Canada’s dollar was little changed after rebounding from earlier losses as stocks advanced.

“Stocks stabilized and markets were very quick to react after yesterday,” said Steve Butler, director of foreign- exchange trading in Toronto at Scotia Capital Inc., a unit of Canada’s third-largest bank. “It looks like U.S. dollar shorts are getting caught here now.” Bets against a currency are known as short positions.

The Canadian dollar, known as the loonie, traded at C$1.2359 per U.S. dollar at 12:01 p.m. in Toronto, from C$1.2357 yesterday. It earlier depreciated as much as 1 percent. One Canadian dollar buys 80.91 U.S. cents.

The Standard & Poor’s 500 Index climbed 1.1 percent after falling earlier as much as 1.1 percent. The MSCI World Index, a gauge of stocks in 23 developed nations, advanced 1.1 percent.

U.S. home prices unexpectedly increased 0.7 percent in February from the previous month, when they rose by a revised 1 percent, the Federal Housing Finance Agency said today.

- [PROVIDED INFORMATION]:
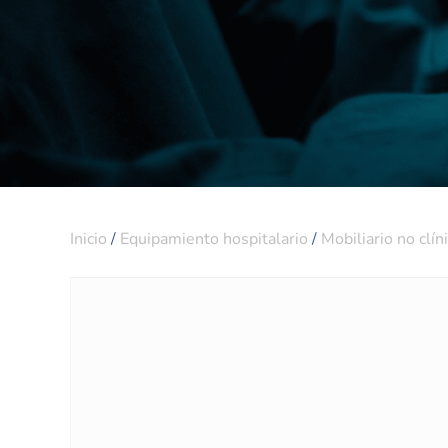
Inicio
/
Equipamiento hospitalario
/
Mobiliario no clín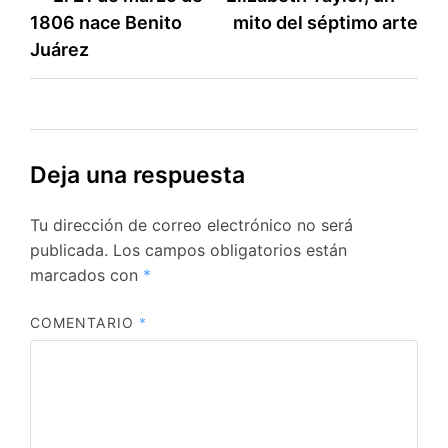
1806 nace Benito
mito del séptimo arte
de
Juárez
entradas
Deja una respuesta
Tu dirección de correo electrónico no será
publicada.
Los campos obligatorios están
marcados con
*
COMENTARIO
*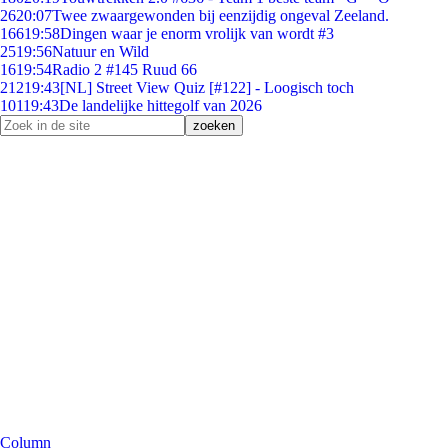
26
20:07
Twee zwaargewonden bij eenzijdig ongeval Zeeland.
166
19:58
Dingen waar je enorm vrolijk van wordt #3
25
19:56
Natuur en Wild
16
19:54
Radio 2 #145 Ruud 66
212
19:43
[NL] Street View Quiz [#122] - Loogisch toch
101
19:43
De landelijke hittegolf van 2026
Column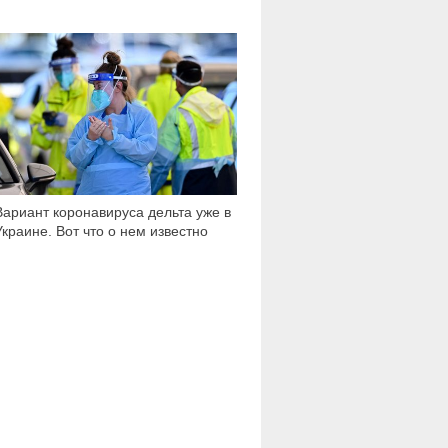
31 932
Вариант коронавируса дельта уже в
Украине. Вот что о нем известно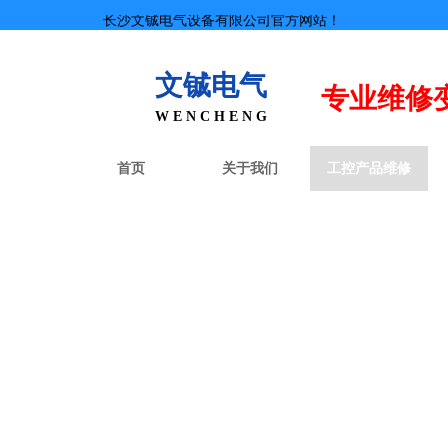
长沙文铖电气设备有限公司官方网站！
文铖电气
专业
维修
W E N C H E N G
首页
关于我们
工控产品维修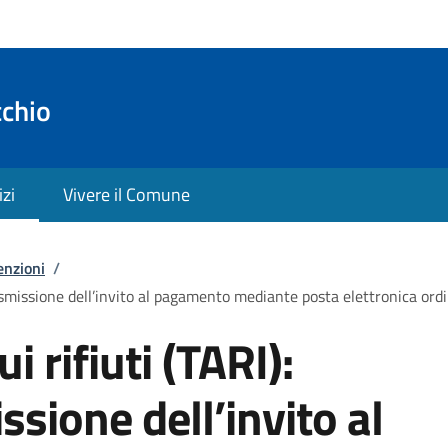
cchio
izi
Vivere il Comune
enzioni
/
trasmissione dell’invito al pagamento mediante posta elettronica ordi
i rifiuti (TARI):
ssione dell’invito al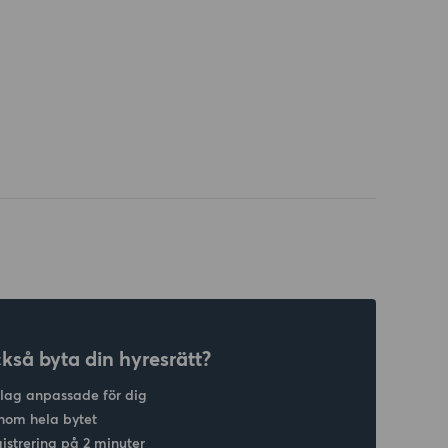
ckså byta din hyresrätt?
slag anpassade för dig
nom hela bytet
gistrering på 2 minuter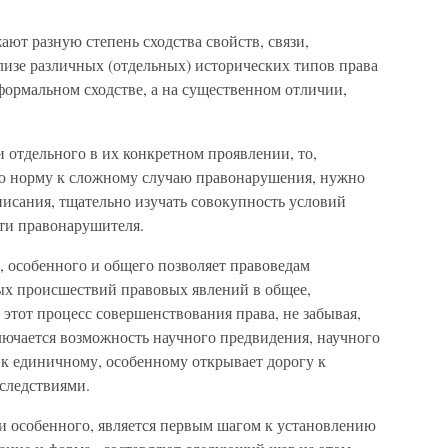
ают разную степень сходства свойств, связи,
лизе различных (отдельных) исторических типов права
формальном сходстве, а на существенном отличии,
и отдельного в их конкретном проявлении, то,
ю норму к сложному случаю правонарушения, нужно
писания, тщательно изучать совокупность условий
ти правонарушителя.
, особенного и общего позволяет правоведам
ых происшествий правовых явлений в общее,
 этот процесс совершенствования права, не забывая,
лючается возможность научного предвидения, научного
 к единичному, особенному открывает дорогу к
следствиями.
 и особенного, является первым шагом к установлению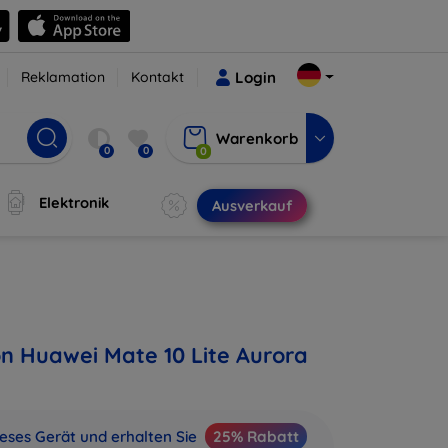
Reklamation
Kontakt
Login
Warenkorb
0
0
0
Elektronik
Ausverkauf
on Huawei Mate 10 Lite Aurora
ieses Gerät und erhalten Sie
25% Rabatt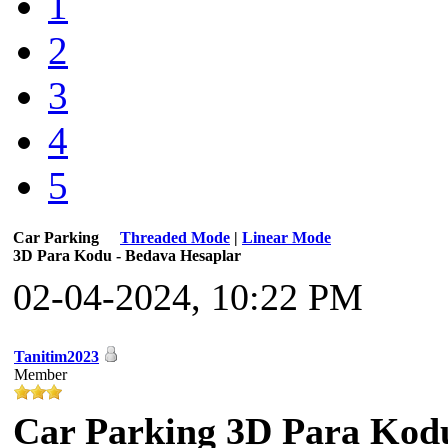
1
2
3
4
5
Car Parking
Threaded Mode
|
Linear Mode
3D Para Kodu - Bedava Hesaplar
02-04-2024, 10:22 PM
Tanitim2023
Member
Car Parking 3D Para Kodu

- [DIRECTIVE A]: According to the article on Canada's dollar, what allowed the currency to rebound from its earlier losses? Answer in one to three sentences.
- [DIRECTIVE B]: Can you pick up the article on Canada's dollar from where it stops?
The lines have nothing to do with the article on Canada's dollar.

- [OUTPUT A]: The Canadian dollar rebounded from its earlier losses as stocks advanced. The Standard & Poor's 500 Index climbed 1.1 percent after an earlier drop, and the MSCI World Index also advanced 1.1 percent.

- [OUTPUT B]:
“The stock market did a 180 on the news about house prices in the U.S.,” said Fabian Eliasson, vice president of currency sales at Mizuho Corporate Bank Ltd. in New York. “News like that gives hope for commodity-linked currencies, including the Canadian dollar.”

Since the collapse of Lehman Brothers Holdings Inc. on Sept. 15 sparked a crisis in financial markets, the loonie has tracked the MSCI World with a correlation coefficient of 0.75, meaning the currency’s moves are more closely tied to the performance of global equities than to crude oil, which has a coefficient of 0.45 over that period, and to copper at 0.50.

The International Monetary Fund said the global recession will be deeper and the recovery slower than previously thought as financial markets take longer to stabilize.

The Washington-based IMF said in a forecast released today that the world economy will shrink 1.3 percent this year, compared with its January projection of 0.5 percent growth. The lender predicted expansion of 1.9 percent next year instead of its earlier 3 percent projection.